I guess I take offense to the conclusions on this thread. So I will go out on a limb- In the past I have snuggled up with EXAG, and in early morning hours have had sex with her (she wasn't drugged, medicated, intoxicated, etc, just a normal night of sleeping). It takes work. First there is the necessity to get out of clothes (or at least partially) for 2 people. And then there is positioning. And then penetration. And then the physical act. And not to be too graphic, but there may even be cleanup. This may have happened with her back to me- without us having a conversation. She did not formally consent through declaration. And she did not NOT consent. So I am now guilty of sexual assault?

I am not saying that what he did was right or wrong. I wasn't there and can only go by the brief description that was provided. Again, your feelings are yours- you were there, we were not. I just would like to not jump to conculsions before we condemn this guy as a rapist.

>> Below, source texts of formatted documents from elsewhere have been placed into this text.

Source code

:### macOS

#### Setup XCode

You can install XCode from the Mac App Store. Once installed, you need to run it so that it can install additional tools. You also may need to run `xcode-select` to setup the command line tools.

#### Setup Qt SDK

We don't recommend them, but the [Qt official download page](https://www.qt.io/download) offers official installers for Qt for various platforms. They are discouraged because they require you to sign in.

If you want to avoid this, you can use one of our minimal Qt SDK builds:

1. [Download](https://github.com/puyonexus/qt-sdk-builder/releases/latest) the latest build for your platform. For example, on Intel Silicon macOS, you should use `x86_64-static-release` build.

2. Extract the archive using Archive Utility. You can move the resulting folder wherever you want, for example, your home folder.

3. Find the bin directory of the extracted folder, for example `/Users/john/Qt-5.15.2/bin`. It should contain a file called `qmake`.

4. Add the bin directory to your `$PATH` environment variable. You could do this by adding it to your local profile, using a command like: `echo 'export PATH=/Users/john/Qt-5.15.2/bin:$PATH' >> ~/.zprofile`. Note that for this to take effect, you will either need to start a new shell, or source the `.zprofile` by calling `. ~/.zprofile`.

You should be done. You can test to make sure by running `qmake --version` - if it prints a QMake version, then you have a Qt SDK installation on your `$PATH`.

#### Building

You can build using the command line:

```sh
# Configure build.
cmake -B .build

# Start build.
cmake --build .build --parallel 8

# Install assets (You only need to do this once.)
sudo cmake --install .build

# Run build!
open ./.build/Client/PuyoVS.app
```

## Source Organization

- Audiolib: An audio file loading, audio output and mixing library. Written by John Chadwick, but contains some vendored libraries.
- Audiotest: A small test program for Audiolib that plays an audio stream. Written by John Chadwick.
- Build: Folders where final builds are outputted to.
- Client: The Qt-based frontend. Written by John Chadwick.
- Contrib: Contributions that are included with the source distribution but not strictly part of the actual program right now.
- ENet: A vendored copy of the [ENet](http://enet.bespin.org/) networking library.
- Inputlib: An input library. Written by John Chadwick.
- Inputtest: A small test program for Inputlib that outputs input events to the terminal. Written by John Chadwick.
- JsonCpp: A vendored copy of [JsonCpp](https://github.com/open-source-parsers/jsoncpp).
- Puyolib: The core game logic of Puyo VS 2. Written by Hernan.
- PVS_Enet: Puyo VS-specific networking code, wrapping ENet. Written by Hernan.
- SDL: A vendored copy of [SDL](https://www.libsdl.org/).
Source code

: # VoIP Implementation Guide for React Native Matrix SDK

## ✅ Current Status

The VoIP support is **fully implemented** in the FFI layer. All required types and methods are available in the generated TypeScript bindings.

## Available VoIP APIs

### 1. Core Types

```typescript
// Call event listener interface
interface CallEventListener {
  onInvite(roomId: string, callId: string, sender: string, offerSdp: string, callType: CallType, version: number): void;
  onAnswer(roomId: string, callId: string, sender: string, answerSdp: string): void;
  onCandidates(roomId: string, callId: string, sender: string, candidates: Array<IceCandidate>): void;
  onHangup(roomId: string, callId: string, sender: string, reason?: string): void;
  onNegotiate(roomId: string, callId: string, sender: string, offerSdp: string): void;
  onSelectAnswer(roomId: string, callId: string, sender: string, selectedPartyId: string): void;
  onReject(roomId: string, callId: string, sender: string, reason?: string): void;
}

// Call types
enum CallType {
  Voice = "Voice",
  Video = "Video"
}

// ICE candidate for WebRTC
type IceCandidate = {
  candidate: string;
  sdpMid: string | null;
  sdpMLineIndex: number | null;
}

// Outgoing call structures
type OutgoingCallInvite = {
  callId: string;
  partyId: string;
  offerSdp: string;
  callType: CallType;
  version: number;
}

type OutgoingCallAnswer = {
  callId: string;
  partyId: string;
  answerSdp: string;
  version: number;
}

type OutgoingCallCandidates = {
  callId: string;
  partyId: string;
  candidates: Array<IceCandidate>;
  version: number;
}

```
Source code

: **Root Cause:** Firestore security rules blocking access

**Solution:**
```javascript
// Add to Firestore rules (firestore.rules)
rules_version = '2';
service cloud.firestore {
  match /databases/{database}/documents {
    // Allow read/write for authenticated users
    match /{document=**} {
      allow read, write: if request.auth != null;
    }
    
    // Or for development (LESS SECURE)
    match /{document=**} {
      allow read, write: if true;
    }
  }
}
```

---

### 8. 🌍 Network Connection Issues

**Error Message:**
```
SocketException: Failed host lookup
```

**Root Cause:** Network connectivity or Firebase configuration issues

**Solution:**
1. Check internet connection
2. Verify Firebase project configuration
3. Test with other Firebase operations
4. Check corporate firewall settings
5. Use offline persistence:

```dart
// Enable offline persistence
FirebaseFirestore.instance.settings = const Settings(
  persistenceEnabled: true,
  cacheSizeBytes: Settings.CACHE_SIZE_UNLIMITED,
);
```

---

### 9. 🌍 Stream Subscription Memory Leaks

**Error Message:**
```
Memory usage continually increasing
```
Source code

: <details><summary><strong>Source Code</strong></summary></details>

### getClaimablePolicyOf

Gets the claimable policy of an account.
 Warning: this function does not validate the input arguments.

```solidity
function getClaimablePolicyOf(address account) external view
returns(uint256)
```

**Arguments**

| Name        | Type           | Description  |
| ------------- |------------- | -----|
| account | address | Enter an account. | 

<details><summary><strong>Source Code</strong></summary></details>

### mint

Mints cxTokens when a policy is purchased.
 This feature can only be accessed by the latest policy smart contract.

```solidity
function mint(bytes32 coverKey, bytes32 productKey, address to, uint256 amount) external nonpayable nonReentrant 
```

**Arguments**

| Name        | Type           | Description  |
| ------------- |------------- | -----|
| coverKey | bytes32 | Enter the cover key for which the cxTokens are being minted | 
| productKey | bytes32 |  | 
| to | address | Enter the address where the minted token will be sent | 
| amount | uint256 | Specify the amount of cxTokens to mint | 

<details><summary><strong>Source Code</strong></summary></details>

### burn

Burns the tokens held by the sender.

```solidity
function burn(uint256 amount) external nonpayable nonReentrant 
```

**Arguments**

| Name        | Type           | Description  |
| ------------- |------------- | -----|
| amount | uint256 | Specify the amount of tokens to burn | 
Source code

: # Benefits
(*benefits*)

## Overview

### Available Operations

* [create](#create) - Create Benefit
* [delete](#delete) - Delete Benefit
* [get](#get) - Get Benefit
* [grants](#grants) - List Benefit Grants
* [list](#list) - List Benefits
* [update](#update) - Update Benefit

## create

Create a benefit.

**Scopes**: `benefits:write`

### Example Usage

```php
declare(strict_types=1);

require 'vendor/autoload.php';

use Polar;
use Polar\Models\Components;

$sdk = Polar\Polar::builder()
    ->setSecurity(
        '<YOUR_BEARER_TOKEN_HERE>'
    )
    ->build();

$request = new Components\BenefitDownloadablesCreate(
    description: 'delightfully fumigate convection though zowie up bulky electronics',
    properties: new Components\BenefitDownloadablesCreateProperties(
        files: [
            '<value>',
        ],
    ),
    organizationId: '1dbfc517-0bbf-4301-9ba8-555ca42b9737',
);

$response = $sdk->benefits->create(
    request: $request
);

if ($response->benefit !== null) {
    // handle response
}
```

You had no chance to give consent.
With all of the things that need to take place to make sex (with penetration) successful -can someone really sleep through the whole thing and have no chance to give or deny consent?

he didn't care what you thought or felt and wasn't concerned about your participation or consent
How can we arrive at this conclusion? If she said no, or made any attempt to stop it, then I would agree. By her own admission, she didn't. If she truly slept through it all (maybe she was on Ambien, Sleep-inducing antidepressants, etc), then my attitude would be different.

And if anyone here can sleep through an entire sexual act (including penetration), please let me know how. I wake up when the refrigerator compressor goes on two rooms away from my bedroom, and would like to know your secret.